Unknown Uniface Copper Klippe - Sweden, Denmark, Nordics or South Asia Colony?

I am having a bit of trouble with this piece... I'm guessing the lettering here is ZIÅR or ZAÅR.

My best guess is Swedish, Dutch or South Asian colonial issues.

13.26 grams
18-20 by 40 mm

Figleaf

The crosslet 4 (I don't think it is an A) is often used in 17th and 18th century bale marks. I am just guessing, but this may be ship ballast: weight to keep an empty ship stable. The Z4 mark may refer to the company owning the ship.

Swedish long range ships routinely carried copper as ballast. The captain or the on-board merchant was supposed to sell the copper opportunistically as the ship took more valuable merchandise on board. I would have expected ballast copper to be heavier items, but small pieces may have been handy for filling awkward nooks in the hold or for stabilising the ballast, so that it would not shift in heavy weather: shifting loads will sink a ship.

Peter
An unidentified coin is a piece of metal. An identified coin is a piece of history.

FosseWay

Quote from: Figleaf on November 29, 2021, 05:06:07 AM
The crosslet 4 (I don't think it is an A) is often used in 17th and 18th century bale marks. I am just guessing, but this may be ship ballast: weight to keep an empty ship stable. The Z4 mark may refer to the company owning the ship.

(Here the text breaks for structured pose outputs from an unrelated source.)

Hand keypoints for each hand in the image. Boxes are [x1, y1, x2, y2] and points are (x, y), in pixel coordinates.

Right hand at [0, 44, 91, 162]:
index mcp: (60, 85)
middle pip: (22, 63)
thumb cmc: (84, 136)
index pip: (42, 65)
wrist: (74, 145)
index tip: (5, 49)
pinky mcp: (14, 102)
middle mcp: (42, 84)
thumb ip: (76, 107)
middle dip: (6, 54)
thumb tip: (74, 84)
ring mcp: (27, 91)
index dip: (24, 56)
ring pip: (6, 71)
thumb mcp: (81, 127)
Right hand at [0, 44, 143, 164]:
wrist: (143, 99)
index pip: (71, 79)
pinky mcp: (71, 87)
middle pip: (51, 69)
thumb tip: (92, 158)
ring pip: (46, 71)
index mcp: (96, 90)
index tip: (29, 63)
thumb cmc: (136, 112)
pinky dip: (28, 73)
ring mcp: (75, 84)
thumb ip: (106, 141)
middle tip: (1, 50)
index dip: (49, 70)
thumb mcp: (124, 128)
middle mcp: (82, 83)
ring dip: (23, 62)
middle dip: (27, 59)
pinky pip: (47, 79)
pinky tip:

Swedish long range ships routinely carried copper as ballast. The captain or the on-board merchant was supposed to sell the copper opportunistically as the ship took more valuable merchandise on board. I would have expected ballast copper to be heavier items, but small pieces may have been handy for filling awkward nooks in the hold or for stabilising the ballast, so that it would not shift in heavy weather: shifting loads will sink a ship.

Peter

This doesn't ring any Swedish bells for me. Peter is right about using copper as ballast, but precisely because the captain could/needed to sell the copper, it was generally carried as denominated "coinage" (plåtmynt) stamped with date and royal cypher. I don't know whether merchants were allowed to mark copper themselves and sell it, or whether they weren't allowed to but did it anyway. If they did, then this could be such a mark, but it could equally be from anywhere else. It doesn't match a Swedish regal mark AFAIK.

levonvrt

Thanks for giving me some leads, googling Balemarks helps take the search in a different direction... but no cigar yet!

levonvrt


brandm24

Any particular hacienda, levonvert? Somehow it doesn't strike me as a hacienda token but if you've seen information that leads you in that direction then you may be right. I'm not an expert on these issues but have seen a number of them over the years.